泣くぞ?いいのか、泣いちゃうぞ?元成人男性としての恥じらいなんてないからな?

 

とはいえ、流石に迷いましたってなるのも恥ずかしいのは事実。

 

付近にいるであろうモンスター達の鳴き声を聞いて、そこへ向かえば入口まで行けるだろうか?

 

「んきゅ」

(よし、やってみるか)

 

耳に手をやって、モンスター達の鳴き声を聞き分ける。すると、一際大きな鳴き声のする場所があった。どうやらここから近いらしい。

「お前ほんとに大丈夫か?」という疑心暗鬼な顔を浮かべるモウガンを連れ、鳴き声のする方へと歩む。

 

モウガンとペースを合わせ、ゆっくりと進んでいくのだが……そこで違和感に気付いた。

 

なんだか静かだ。

普通森というのは静かじゃない方が珍しい。

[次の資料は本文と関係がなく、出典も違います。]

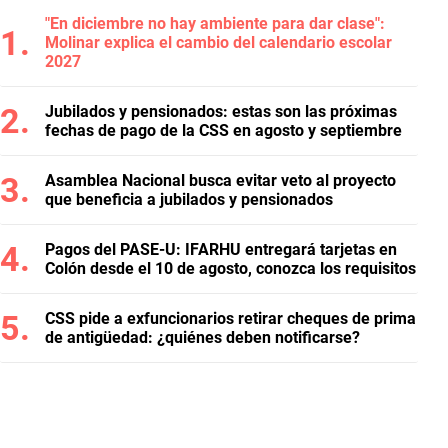
"En diciembre no hay ambiente para dar clase":
Molinar explica el cambio del calendario escolar
2027
Jubilados y pensionados: estas son las próximas
fechas de pago de la CSS en agosto y septiembre
Asamblea Nacional busca evitar veto al proyecto
que beneficia a jubilados y pensionados
Pagos del PASE-U: IFARHU entregará tarjetas en
Colón desde el 10 de agosto, conozca los requisitos
CSS pide a exfuncionarios retirar cheques de prima
de antigüedad: ¿quiénes deben notificarse?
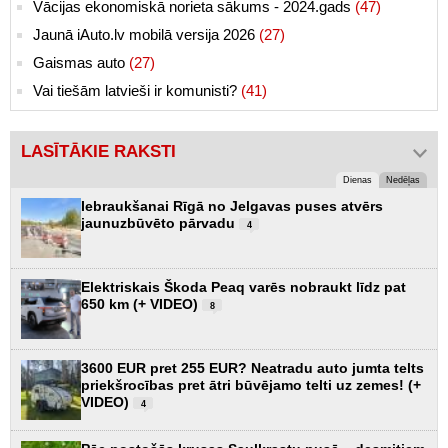
Vācijas ekonomiskā norieta sākums - 2024.gads
(47)
Jaunā iAuto.lv mobilā versija 2026
(27)
Gaismas auto
(27)
Vai tiešām latvieši ir komunisti?
(41)
LASĪTĀKIE RAKSTI
Dienas
Nedēļas
Iebraukšanai Rīgā no Jelgavas puses atvērs
jaunuzbūvēto pārvadu
4
Elektriskais Škoda Peaq varēs nobraukt līdz pat
650 km (+ VIDEO)
8
3600 EUR pret 255 EUR? Neatradu auto jumta telts
priekšrocības pret ātri būvējamo telti uz zemes! (+
VIDEO)
4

しかし今は、まるで俺たちとその声だけを遮断するように、静かな空間が広がっていた。

 

やがて、大きな鳴き声が間近に迫る距離まで到達した時──巨大な檻が俺たちの目の前に姿を現した。なんだか不気味である。

檻に書かれているのはいくつかの文章で、どうやらこの檻に収容されているモンスターの詳細が書いてあるらしい。

 

モンスターを大勢食い殺した奴、街でいきなり炎を放って被害を増加した奴……などなど、物騒なのが並ぶ。その中でも一番ヤバイ気配を感じさせるのが、一番中央に位置する檻だ。

 

その檻では、モグラと犬を掛け合わせたモンスターが寝そべっていた。

種類は“モグライヌ”。そのまんまである。レベル2相当で、そこそこ強い序盤の相棒ポジションだった。

 

だが、そんなモンスターが収容されている檻に書かれている文章は──“パートナー殺し”。

ゲーム世界でも触れてこなかった、禁断のタブーである。